##### Supplied data #####
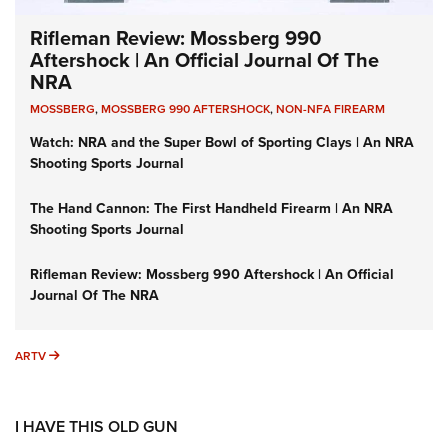
Rifleman Review: Mossberg 990
Aftershock | An Official Journal Of The
NRA
MOSSBERG
,
MOSSBERG 990 AFTERSHOCK
,
NON-NFA FIREARM
Watch: NRA and the Super Bowl of Sporting Clays | An NRA
Shooting Sports Journal
The Hand Cannon: The First Handheld Firearm | An NRA
Shooting Sports Journal
Rifleman Review: Mossberg 990 Aftershock | An Official
Journal Of The NRA
ARTV
ARTV
I HAVE THIS OLD GUN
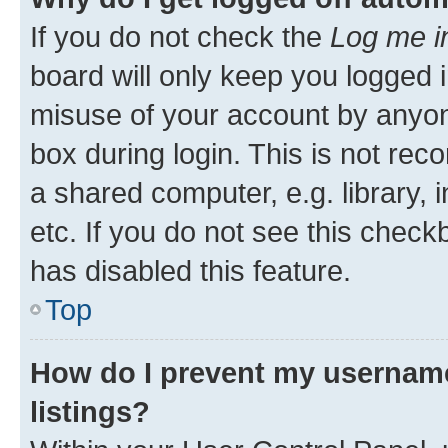
If you do not check the
Log me i
board will only keep you logged i
misuse of your account by anyone
box during login. This is not r
a shared computer, e.g. library, 
etc. If you do not see this check
has disabled this feature.
Top
How do I prevent my username
listings?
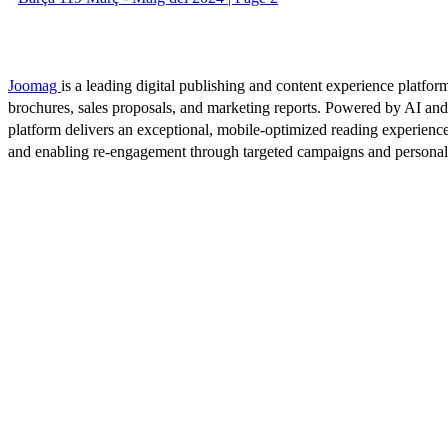
Joomag
is a leading digital publishing and content experience platform
brochures, sales proposals, and marketing reports. Powered by AI an
platform delivers an exceptional, mobile-optimized reading experience
and enabling re-engagement through targeted campaigns and persona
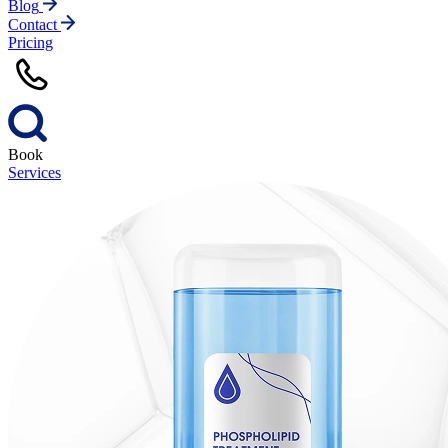
Blog
Contact
Pricing
Book
Services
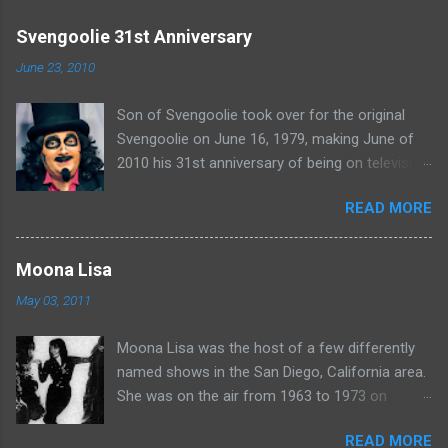
m
e
Svengoolie 31st Anniversary
n
June 23, 2010
t
Son of Svengoolie took over for the original
s
Svengoolie on June 16, 1979, making June of
2010 his 31st anniversary of being on television
in Chicago. Watch Sven present some
READ MORE
highlights from his years on the air here: For
more rubber poultry, visit:
www.wciu.com/svengoolie.php
Moona Lisa
May 03, 2011
Moona Lisa was the host of a few differently
named shows in the San Diego, California area.
She was on the air from 1963 to 1973 on
shows called Science Fiction Theatre , Fright
READ MORE
Night , Moona Lisa's Creature Features , and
#####
### Task description:
Collect every line of the entries above that contains the word "Lisa". Case counts.

### Reply to the exercise:
Moona Lisa
Moona Lisa was the host of a few differently
Night , Moona Lisa's Creature Features , and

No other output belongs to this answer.